There are good reasons Robert DeNiro is one of the most prolific and loved actors of all time. He has starred in pretty much every genre under the sun, starred in some of the most iconic films ever, and has managed do it all with class. In recent years DeNiro really seems to be reinventing himself and starring in roles you might not expect him to. From the crooked Senator in the cheesy Machete to his wonderful performance as a reclusive psychic in Red Lights (great movie if you haven’t seen it!) to his role in The Family, which was almost a parody of some of his past roles, he is taking risks again and seems to be having fun doing it. His latest film, The Intern, pairs him with Anne Hathaway and is out this week.
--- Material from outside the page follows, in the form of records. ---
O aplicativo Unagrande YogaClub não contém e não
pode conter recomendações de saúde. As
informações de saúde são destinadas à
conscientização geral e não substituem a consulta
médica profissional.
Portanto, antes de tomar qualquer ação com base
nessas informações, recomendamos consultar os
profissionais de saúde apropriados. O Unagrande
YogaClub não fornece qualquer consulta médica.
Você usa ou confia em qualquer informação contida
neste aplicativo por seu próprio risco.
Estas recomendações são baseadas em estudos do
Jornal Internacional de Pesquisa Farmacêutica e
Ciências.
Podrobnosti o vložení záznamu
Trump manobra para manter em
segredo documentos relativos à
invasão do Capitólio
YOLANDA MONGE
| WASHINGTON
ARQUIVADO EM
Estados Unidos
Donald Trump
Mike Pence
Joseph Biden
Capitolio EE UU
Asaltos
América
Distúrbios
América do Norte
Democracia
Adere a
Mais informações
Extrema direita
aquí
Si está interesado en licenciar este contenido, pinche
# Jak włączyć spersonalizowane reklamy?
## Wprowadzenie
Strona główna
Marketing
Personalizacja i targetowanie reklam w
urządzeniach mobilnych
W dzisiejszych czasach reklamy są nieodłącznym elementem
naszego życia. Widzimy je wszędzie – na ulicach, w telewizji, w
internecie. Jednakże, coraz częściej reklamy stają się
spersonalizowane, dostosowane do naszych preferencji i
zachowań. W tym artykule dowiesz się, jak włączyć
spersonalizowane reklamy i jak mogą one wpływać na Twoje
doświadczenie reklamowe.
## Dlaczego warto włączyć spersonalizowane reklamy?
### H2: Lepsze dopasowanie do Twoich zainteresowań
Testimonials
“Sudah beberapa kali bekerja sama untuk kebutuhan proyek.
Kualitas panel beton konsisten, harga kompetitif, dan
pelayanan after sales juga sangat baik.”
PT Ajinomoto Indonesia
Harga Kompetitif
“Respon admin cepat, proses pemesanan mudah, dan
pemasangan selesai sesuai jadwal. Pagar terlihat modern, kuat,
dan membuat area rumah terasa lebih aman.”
DeNiro plays 70-year-old widower Ben Whittaker who despite keeping busy, trying new things and having a positive attitude has discovered that retirement isn’t all it’s cracked up to be. When an opportunity to be a Senior Intern at an online fashion site comes up Ben gets the job and is assigned to be intern to the founder of the company, Jules Ostin (Hathaway). While Jules is initially reluctant to take a senior citizen into her already manic schedule, she soon finds Ben to be an invaluable help and a much-needed friend.
I could not have been more surprised by The Intern. I was expecting a typical situational comedy much like so many Vince Vaughn movies as of late but instead I got a heartfelt, genuine, beautifully written and sincere movie about relationships and getting older. DeNiro is so wonderful here as Ben. He does not play the senior as a man who doesn’t know modern technology or modern music or culture. Sure there are things he doesn’t know but he approaches them openly and acceptingly. He is no dummy. The same goes for Hathaway’s character. She is a working mom running a successful company but the script never generalizes her into a stereotype. She is seen dealing with the stereotypes but the writing never gives into them. Everytime I expected the movie to veer in a predictable direction it would pull back and instead take it to a realistic and intelligent place. And that was damn refreshing. Much like another DeNiro film that was underappreciated from a couple years back, Everybody’s Fine, The Intern turns its back on Hollywood conventions and manages to create a lovely, intelligent adult comedy drama that hits all the right notes. Highly recommended.